- PROBLEM DESCRIPTION:
Take the line with "armchair: none [22,252,206,458]" as the first line and the last line of the data as the final one. Write out those lines exactly, and no others.

[Object state transitions]
Start of Block

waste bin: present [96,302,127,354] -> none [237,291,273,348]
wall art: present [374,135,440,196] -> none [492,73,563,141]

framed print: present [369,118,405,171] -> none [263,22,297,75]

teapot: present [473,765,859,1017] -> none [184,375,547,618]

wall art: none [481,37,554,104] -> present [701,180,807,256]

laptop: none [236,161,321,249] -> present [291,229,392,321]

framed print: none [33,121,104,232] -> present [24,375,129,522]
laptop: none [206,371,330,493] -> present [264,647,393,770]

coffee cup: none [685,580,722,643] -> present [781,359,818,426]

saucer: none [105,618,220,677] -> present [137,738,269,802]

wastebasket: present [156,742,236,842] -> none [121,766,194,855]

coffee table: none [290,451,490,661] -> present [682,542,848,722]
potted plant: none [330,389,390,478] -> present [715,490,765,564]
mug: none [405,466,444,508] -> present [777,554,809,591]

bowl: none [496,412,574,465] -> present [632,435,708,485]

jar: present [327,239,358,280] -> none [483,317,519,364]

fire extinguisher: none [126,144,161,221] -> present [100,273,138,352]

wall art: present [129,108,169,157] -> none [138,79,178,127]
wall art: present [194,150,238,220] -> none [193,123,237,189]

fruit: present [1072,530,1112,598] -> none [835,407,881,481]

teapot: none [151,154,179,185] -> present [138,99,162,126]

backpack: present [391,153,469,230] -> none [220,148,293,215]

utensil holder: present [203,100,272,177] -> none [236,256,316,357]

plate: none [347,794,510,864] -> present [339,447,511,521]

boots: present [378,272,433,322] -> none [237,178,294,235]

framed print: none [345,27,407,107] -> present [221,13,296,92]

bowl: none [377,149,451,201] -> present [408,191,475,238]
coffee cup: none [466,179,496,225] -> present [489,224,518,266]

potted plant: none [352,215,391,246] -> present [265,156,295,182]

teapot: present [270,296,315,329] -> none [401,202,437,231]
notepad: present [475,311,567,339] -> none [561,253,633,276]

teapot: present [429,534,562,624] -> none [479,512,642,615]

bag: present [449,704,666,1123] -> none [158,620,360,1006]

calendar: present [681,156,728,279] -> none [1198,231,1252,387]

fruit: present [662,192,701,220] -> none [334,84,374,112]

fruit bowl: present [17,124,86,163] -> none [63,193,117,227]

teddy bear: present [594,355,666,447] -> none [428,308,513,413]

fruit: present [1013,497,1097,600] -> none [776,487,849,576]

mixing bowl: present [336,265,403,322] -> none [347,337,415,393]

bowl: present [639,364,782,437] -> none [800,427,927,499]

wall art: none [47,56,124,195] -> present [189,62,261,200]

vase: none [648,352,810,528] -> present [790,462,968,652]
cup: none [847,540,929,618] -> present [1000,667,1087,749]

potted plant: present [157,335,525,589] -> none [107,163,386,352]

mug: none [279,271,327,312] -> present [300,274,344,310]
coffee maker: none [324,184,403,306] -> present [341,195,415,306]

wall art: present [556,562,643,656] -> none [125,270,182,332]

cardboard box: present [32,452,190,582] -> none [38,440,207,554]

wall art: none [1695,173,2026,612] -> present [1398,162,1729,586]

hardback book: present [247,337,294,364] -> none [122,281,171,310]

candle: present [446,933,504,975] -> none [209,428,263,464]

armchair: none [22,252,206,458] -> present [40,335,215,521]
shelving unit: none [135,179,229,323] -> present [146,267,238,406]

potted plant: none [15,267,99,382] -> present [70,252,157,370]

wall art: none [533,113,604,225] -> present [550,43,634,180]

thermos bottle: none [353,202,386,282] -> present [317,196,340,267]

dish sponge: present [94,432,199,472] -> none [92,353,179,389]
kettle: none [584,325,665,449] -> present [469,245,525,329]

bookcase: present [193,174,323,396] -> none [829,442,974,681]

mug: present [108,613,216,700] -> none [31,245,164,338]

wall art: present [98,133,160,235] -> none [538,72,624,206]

End of Block

- TASK ANSWER:
armchair: none [22,252,206,458] -> present [40,335,215,521]
shelving unit: none [135,179,229,323] -> present [146,267,238,406]

potted plant: none [15,267,99,382] -> present [70,252,157,370]

wall art: none [533,113,604,225] -> present [550,43,634,180]

thermos bottle: none [353,202,386,282] -> present [317,196,340,267]

dish sponge: present [94,432,199,472] -> none [92,353,179,389]
kettle: none [584,325,665,449] -> present [469,245,525,329]

bookcase: present [193,174,323,396] -> none [829,442,974,681]

mug: present [108,613,216,700] -> none [31,245,164,338]

wall art: present [98,133,160,235] -> none [538,72,624,206]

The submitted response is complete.